* [What to work on]:
1) According to the seminar excerpt, roughly how many people attended the Sydney seminar held on 29 April 1982?
2) Quote the stretch of the seminar excerpt from "1.15 On 29 April" through "New South Wales.".
3) Decide whether each statement agrees with the seminar excerpt, answering yes or no and quoting the words that settle it: (a) The Sydney seminar was advertised through the Law Society Journal. (b) The 21 August 1982 seminar took place at the University of Melbourne. (c) Mr A Monester presented a paper on domestic violence.
(Beginning of Reading text)
1.15 On 29 April 1982 we sponsored a seminar in Sydney, advertised through the Law Society Journal which attracted approximately 200 participants, principally legal practitioners. Papers were presented by Mr Justice P E Nygh (“Problems of a Divided Jurisdiction”), Ms Kaye Loder, Solicitor (“Domestic Violence and Custody”), and Mr P Rose, Barrister (“Property Disputes”). A summary was presented by Dr O Jessep, Senior Lecturer in Law, University of New South Wales.

1.16 On 21 August 1982 the Commission and the Law Council of Australia co-sponsored a seminar, primarily for lawyers, on the theme “De Factos and the Law: Time for a Change?”. The seminar, which was well attended, was held in Melbourne at the Law Institute of Victoria and our Issues Paper provided a focus of discussion Papers were presented by Mr Justice K J A Asche of the Family Court of Australia (“De Facto Relationships and Federal-State jurisdiction), Ms R J Bailey, Senior Lecturer in Law, University of Adelaide (“De Facto Relationships and the Law: Domestic Violence”), Dr. I J Hardingham Reader in Law, University of Melbourne (“De Factos and the Law: Succession Upon Death”); and Mr A Monester, QC, of the Victorian Bar (“Property Rights and Financial Relationships”). A number of commentaries on these papers were also presented.
(End of Reading text)
(Beginning of Data records)
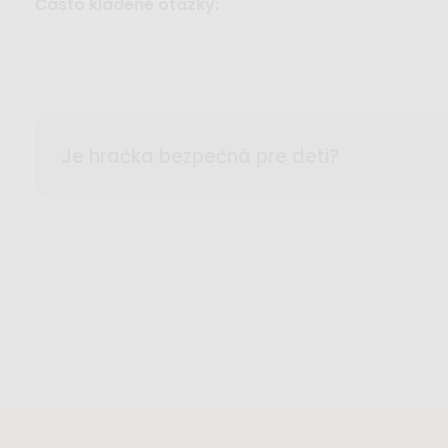
Často kladené otázky:
Je hračka bezpečná pre deti?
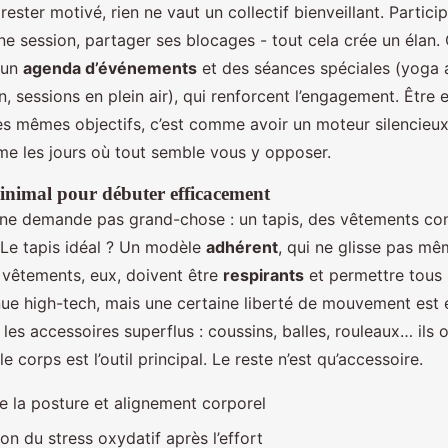
 rester motivé, rien ne vaut un collectif bienveillant. Particip
e session, partager ses blocages - tout cela crée un élan. 
 un
agenda d’événements
et des séances spéciales (yoga au
on, sessions en plein air), qui renforcent l’engagement. Être
es mêmes objectifs, c’est comme avoir un moteur silencieu
me les jours où tout semble vous y opposer.
nimal pour débuter efficacement
ne demande pas grand-chose : un tapis, des vêtements conf
 Le tapis idéal ? Un modèle
adhérent
, qui ne glisse pas mê
s vêtements, eux, doivent être
respirants
et permettre tous
ue high-tech, mais une certaine liberté de mouvement est e
les accessoires superflus : coussins, balles, rouleaux… ils o
le corps est l’outil principal. Le reste n’est qu’accessoire.
e la posture et alignement corporel
on du stress oxydatif après l’effort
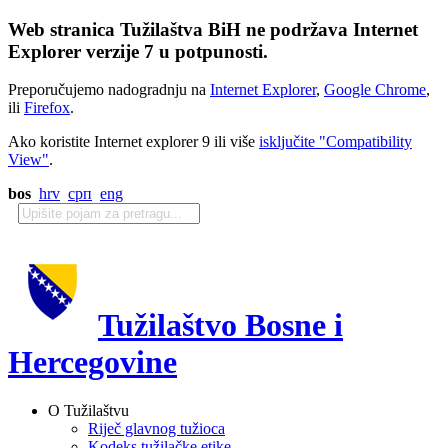
Web stranica Tužilaštva BiH ne podržava Internet
Explorer verzije 7 u potpunosti.
Preporučujemo nadogradnju na
Internet Explorer
,
Google Chrome
,
ili
Firefox
.
Ako koristite Internet explorer 9 ili više
isključite "Compatibility
View"
.
bos
hrv
срп
eng
Tužilaštvo Bosne i
Hercegovine
O Tužilaštvu
Riječ glavnog tužioca
Kodeks tužilačke etike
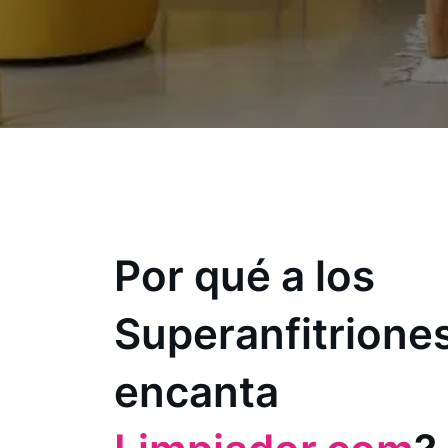
Por qué a los
Superanfitriones
encanta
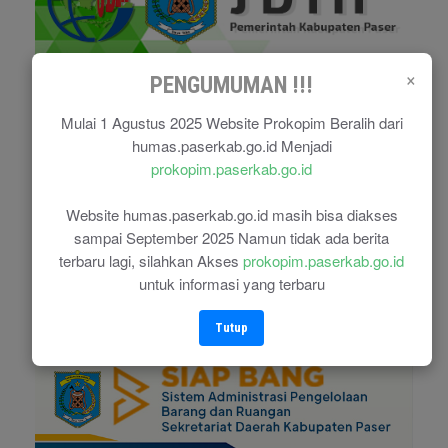
×
PENGUMUMAN !!!
Mulai 1 Agustus 2025 Website Prokopim Beralih dari
humas.paserkab.go.id Menjadi
prokopim.paserkab.go.id
Website humas.paserkab.go.id masih bisa diakses
sampai September 2025 Namun tidak ada berita
terbaru lagi, silahkan Akses
prokopim.paserkab.go.id
untuk informasi yang terbaru
Tutup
(End of Data records)
* [Written responses]:
1) Approximately 200 participants, principally legal practitioners.

2)
1.15 On 29 April 1982 we sponsored a seminar in Sydney, advertised through the Law Society Journal which attracted approximately 200 participants, principally legal practitioners. Papers were presented by Mr Justice P E Nygh (“Problems of a Divided Jurisdiction”), Ms Kaye Loder, Solicitor (“Domestic Violence and Custody”), and Mr P Rose, Barrister (“Property Disputes”). A summary was presented by Dr O Jessep, Senior Lecturer in Law, University of New South Wales.

3)
(a) Yes: "advertised through the Law Society Journal"
(b) No: "held in Melbourne at the Law Institute of Victoria"
(c) No: "Mr A Monester, QC, of the Victorian Bar (“Property Rights and Financial Relationships”)"